[RECORDS SHOWN — start]

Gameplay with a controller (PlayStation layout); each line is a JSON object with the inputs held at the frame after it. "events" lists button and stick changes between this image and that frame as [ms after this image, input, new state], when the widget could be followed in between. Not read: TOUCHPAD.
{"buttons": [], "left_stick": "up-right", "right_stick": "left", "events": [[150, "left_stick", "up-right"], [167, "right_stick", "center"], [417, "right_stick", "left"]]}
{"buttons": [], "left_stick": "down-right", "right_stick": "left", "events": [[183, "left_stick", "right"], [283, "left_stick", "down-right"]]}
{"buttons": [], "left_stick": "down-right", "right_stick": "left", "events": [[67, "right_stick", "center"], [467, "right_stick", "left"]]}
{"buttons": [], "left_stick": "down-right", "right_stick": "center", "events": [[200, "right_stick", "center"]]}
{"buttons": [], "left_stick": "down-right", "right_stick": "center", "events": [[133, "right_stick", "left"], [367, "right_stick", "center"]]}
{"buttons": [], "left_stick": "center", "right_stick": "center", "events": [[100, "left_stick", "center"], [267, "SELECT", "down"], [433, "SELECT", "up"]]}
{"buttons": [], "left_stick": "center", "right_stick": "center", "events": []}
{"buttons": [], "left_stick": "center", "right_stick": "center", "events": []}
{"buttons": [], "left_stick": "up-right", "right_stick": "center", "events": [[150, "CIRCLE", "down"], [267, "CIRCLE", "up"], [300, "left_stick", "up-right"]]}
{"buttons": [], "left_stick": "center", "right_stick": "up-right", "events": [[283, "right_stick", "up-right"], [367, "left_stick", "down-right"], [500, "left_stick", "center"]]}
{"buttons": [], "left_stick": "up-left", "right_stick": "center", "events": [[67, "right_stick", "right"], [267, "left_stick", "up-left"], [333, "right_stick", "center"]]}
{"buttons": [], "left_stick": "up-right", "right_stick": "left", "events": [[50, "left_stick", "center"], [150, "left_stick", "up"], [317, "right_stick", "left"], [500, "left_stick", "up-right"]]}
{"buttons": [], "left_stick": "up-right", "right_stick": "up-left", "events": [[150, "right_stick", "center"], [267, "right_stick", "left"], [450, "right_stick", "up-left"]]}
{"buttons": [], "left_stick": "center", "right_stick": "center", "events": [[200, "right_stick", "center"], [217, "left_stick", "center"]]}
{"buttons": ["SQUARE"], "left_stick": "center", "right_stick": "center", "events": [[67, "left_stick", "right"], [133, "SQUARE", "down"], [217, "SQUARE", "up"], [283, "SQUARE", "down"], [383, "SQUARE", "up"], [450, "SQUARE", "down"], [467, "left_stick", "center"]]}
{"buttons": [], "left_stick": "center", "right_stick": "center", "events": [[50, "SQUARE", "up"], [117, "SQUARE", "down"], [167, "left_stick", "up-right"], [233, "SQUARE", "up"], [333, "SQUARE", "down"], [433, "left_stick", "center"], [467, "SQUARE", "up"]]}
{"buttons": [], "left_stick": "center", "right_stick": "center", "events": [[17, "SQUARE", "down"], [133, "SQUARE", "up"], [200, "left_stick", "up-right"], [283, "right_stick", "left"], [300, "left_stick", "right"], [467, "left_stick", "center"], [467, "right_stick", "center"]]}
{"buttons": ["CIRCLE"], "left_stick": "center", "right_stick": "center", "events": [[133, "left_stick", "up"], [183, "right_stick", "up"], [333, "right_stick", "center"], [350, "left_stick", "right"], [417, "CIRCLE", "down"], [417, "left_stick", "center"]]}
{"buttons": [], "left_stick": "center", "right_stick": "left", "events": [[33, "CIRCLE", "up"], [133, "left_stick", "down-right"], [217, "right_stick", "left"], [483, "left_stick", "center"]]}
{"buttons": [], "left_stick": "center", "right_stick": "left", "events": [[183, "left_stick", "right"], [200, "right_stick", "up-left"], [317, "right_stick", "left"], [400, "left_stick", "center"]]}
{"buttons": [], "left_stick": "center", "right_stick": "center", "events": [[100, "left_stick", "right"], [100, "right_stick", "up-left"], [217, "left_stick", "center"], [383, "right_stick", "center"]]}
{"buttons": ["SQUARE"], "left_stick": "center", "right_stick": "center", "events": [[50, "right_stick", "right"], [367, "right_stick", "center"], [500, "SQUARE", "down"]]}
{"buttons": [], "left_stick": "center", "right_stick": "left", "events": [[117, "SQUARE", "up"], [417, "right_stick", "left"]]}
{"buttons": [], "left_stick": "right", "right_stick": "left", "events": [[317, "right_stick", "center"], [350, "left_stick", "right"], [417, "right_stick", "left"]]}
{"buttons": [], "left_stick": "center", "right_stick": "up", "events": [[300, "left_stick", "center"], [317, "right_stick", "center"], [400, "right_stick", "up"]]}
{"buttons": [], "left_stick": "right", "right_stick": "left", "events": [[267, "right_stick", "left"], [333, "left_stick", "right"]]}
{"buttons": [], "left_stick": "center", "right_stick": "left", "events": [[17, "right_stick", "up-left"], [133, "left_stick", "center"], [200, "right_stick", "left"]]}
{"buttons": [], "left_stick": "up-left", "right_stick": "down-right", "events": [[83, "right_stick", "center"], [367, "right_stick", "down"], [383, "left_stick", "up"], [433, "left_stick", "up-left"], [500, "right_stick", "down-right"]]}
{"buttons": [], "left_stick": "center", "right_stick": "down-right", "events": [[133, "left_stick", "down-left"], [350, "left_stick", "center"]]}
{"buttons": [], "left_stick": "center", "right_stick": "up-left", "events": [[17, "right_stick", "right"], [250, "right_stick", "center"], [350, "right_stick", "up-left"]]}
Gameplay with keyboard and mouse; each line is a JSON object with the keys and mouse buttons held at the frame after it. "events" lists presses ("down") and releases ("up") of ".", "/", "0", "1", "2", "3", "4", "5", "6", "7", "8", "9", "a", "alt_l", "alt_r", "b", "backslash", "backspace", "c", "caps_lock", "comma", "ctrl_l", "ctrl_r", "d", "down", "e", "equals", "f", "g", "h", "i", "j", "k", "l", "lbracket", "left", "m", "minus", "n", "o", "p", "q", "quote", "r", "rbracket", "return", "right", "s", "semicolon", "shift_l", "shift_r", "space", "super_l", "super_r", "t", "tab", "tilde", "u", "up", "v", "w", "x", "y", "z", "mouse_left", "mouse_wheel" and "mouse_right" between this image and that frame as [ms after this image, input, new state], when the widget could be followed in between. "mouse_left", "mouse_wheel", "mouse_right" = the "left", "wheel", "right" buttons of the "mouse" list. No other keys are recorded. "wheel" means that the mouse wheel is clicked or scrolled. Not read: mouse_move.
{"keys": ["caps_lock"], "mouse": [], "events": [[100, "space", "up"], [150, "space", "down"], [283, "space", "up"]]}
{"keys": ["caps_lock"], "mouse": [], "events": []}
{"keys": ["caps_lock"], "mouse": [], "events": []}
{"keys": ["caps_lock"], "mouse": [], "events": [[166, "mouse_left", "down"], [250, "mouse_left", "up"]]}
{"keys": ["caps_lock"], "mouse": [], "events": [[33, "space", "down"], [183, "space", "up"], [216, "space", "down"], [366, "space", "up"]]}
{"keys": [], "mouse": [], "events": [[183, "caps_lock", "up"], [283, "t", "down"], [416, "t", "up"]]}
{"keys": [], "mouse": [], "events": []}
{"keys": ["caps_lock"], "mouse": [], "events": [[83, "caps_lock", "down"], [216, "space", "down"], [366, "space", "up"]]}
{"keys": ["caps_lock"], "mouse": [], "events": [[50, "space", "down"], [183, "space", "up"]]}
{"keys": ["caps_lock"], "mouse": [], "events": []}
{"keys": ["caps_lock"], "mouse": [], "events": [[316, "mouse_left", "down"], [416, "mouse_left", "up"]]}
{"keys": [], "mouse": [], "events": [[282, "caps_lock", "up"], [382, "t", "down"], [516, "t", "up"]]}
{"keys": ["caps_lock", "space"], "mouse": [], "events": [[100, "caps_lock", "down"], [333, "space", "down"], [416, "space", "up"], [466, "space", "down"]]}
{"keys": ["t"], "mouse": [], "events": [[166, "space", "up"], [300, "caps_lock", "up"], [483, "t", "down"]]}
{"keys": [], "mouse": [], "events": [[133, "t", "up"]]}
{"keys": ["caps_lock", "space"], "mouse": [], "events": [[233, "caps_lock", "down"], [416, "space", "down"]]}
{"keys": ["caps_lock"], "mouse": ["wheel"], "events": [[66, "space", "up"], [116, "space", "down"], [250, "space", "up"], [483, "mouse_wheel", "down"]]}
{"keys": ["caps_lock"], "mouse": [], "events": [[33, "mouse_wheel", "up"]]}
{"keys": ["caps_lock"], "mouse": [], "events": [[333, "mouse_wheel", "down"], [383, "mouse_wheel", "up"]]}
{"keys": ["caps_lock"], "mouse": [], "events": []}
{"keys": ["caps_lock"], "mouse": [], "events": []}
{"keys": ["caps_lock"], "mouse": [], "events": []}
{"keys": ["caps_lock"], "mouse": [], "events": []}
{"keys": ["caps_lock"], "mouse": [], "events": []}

[RECORDS SHOWN — finish]

## [DESCRIPTION OF THE TASK]
Every line above with the word "read" belongs in the answer, copied as written.

## [YOUR RESPONSE]
Gameplay with a controller (PlayStation layout); each line is a JSON object with the inputs held at the frame after it. "events" lists button and stick changes between this image and that frame as [ms after this image, input, new state], when the widget could be followed in between. Not read: TOUCHPAD.
Gameplay with keyboard and mouse; each line is a JSON object with the keys and mouse buttons held at the frame after it. "events" lists presses ("down") and releases ("up") of ".", "/", "0", "1", "2", "3", "4", "5", "6", "7", "8", "9", "a", "alt_l", "alt_r", "b", "backslash", "backspace", "c", "caps_lock", "comma", "ctrl_l", "ctrl_r", "d", "down", "e", "equals", "f", "g", "h", "i", "j", "k", "l", "lbracket", "left", "m", "minus", "n", "o", "p", "q", "quote", "r", "rbracket", "return", "right", "s", "semicolon", "shift_l", "shift_r", "space", "super_l", "super_r", "t", "tab", "tilde", "u", "up", "v", "w", "x", "y", "z", "mouse_left", "mouse_wheel" and "mouse_right" between this image and that frame as [ms after this image, input, new state], when the widget could be followed in between. "mouse_left", "mouse_wheel", "mouse_right" = the "left", "wheel", "right" buttons of the "mouse" list. No other keys are recorded. "wheel" means that the mouse wheel is clicked or scrolled. Not read: mouse_move.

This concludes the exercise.